The Hoya of Guadix (Hoya de Guadix) is a natural plain in the northern part of the province of Granada, Andalusia, Spain. It covers some 500 km2, and is formed by the basins of the rivers Fardes and Guadix. It is surrounded by the heights of the Sierra Nevada to the south, the Sierra de Baza to the east, the Sierra Mágina to the north and the Sierra Harana to the west. It is separated by the Cerro Jabalcón from the Hoya of Baza which, like the Hoya of Guadix, is one of the series of valleys forming the Surco Intrabético.

Hoya in this context refers to a low-lying plain or basin.

== Geology ==
The filling of this depression occurred simultaneously with its uplift. At its base there are bioclastic calcarenites from the Upper Miocene. These materials are typical marine deposits in areas close to the coast. Marine marl was deposited on top of these rocks. On top of them there are essentially detrital materials from continental fluvial environments (clays, silts, sands, conglomerates and rocks typical of lacustrine sedimentation in arid environments such as gypsum. The deposition of these materials indicates an uplift of the region that started with a marine sedimentation environment and ended in a continental environment. The fluvial channels gradually carried sediments from the surrounding mountain ranges that progressively clogged the basin and gave rise to a relatively flat or gently sloping bed.

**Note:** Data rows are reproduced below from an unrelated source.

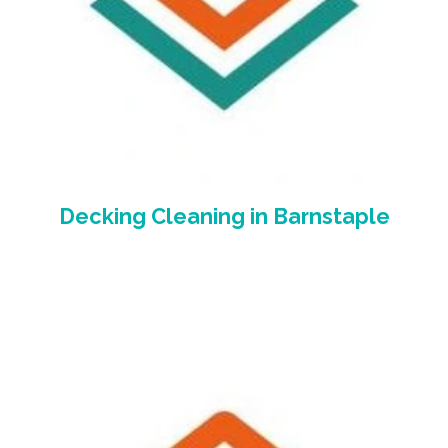
Decking Cleaning
in Barnstaple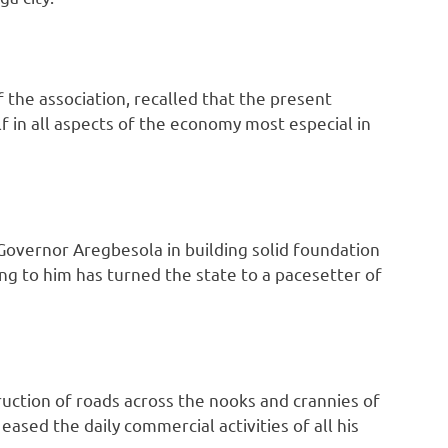
the association, recalled that the present
lf in all aspects of the economy most especial in
Governor Aregbesola in building solid foundation
ng to him has turned the state to a pacesetter of
tion of roads across the nooks and crannies of
ased the daily commercial activities of all his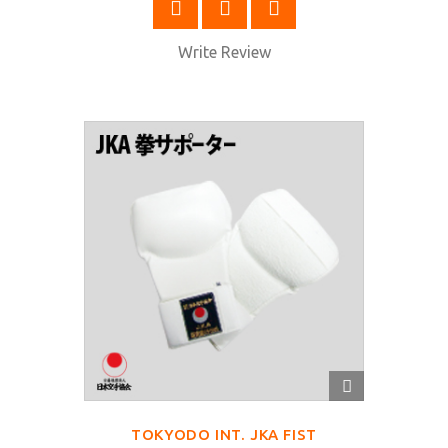
SELECT OPTIONS
Write Review
QUICK
VIEW
TOKYODO INT. JKA FIST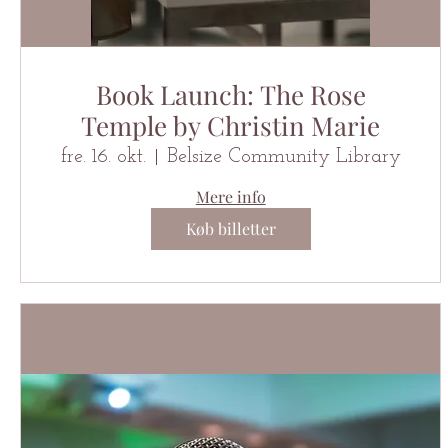
Book Launch: The Rose
Temple by Christin Marie
fre. 16. okt.
Belsize Community Library
Mere info
Køb billetter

There is an abundance of geological material from the Burdigalian portion of the early Miocene, some 20 million years ago. Materials of marine origin were deposited for some 7 million years, after which the basin became totally isolated from the sea. From that time, further deposits are exclusively continental, carried by flowing rivers. The current configuration of the Hoya began to take form some 500,000 years ago in a strong paleogeographic restructuring. Small rivers formed in the reliefs that surrounded the basin began a process of erosion that gave the landscape its now-characteristic gullies and badlands.

In the present day, the waters of the rivers Fardes and Guadix have made the Hoya de Guadix a fertile zone for irrigated farming, including fruit orchards (especially melons), poplar trees grown for their wood, cereals, legumes and vegetables.

== Climate ==
The climate of the basin is continental, with mountain ranges sheltering it from the influence of the sea. Precipitation falls mostly in the winter.

== Settlements ==
The largest city in the basin is Guadix, which gives it its name. Other settlements of relevance include Fonelas, Benalúa, Purullena and Alcudia de Guadix.